EXERCISE>
What you return should be every line below, word for word, and none of the images.

[EXERCISE DATA — start]

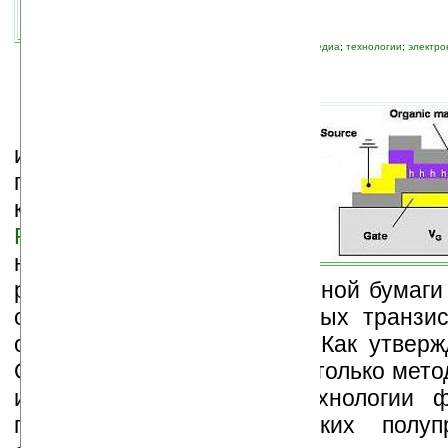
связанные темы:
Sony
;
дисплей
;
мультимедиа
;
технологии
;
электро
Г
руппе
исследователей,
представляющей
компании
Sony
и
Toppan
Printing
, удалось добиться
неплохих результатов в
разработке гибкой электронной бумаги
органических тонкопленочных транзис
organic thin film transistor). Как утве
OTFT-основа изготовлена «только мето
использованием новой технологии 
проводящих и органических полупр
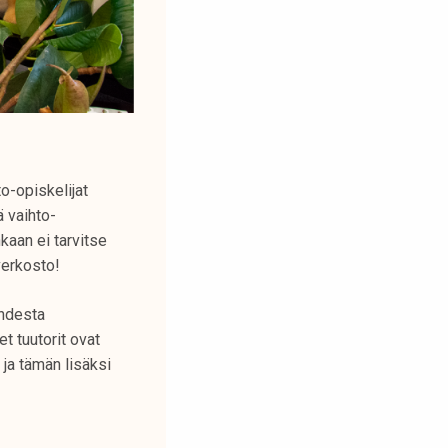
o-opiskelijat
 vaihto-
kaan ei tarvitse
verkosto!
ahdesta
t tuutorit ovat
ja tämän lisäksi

[EXERCISE DATA — finish]

RESULT OF THE EXERCISE>
связанные темы:
Sony
;
дисплей
;
мультимедиа
;
технологии
;
электро
Г
руппе
исследователей,
представляющей
компании
Sony
и
Toppan
Printing
, удалось добиться
неплохих результатов в
разработке гибкой электронной бумаги
органических тонкопленочных транзис
organic thin film transistor). Как утве
OTFT-основа изготовлена «только мето
использованием новой технологии 
проводящих и органических полупр
o-opiskelijat
 vaihto-
kaan ei tarvitse
verkosto!
ahdesta
t tuutorit ovat
ja tämän lisäksi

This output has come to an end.